Facial nerve schwannoma
Even in these tumors, hearing loss tends to precede facial paresis. Hearing loss may be sensorineural from VIII cranial nerve compression from tumors arising in the proximal portion of VII cranial nerve (cisternal or internal auditory canal (IAC) segment), or it may be conductive from erosion of the ossicles by tumors arising in the second (tympanic, or horizontal) segment of VII. Facial palsy (peripheral) may also develop, usually late 4).
Computed tomography (CT) of the temporal bone is important for evaluating the impact on the surrounding structures 5).
Treatment for intracranial facial nerve schwannomas depends on clinical presentation, tumor size, preoperative facial, and hearing function.
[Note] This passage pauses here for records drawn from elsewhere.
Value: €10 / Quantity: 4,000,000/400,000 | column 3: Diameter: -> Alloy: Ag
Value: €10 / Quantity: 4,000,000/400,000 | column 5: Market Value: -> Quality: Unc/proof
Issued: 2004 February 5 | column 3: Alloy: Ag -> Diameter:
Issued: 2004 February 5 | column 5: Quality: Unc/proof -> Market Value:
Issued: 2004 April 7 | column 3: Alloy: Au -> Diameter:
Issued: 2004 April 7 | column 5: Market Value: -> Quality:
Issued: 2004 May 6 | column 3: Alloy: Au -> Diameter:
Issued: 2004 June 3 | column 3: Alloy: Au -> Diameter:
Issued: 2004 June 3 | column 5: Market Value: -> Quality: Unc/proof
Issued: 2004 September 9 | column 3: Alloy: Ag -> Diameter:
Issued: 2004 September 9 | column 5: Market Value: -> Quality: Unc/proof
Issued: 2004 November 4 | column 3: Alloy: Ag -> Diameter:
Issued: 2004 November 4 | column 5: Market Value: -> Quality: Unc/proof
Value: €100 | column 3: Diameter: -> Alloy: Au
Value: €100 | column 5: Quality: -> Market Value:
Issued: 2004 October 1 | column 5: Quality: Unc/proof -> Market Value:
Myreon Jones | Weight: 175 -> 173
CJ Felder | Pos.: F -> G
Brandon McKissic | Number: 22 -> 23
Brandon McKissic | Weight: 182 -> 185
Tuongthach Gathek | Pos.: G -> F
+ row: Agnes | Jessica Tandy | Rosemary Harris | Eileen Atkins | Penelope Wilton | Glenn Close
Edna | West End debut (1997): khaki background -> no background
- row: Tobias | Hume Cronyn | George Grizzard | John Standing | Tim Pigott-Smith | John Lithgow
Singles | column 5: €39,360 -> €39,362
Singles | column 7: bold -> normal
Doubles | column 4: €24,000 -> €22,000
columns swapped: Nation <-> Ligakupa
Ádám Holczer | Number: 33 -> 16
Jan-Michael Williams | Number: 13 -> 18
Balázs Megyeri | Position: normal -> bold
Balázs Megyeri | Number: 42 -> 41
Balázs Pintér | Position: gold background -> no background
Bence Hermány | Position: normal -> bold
Conservative management is recommended for asymptomatic patients with small tumors. Stereotactic radiosurgery may be an option for smaller and symptomatic tumors with good facial function. If tumor is large or the patient has facial paralysis, surgical resection should be indicated. If preservation of the facial nerve is not possible, total resection with nerve grafting should be performed for those patients with facial paralysis, whereas subtotal resection is best for those patients with good facial function 6).
These tumors must be assessed with imaging studies, incisional biopsy is not recommended. The treatment is surgical resection in symptomatic patients with facial paralysis greater than grade III of House-Brackmann, with immediate reconstruction of the nerve 7).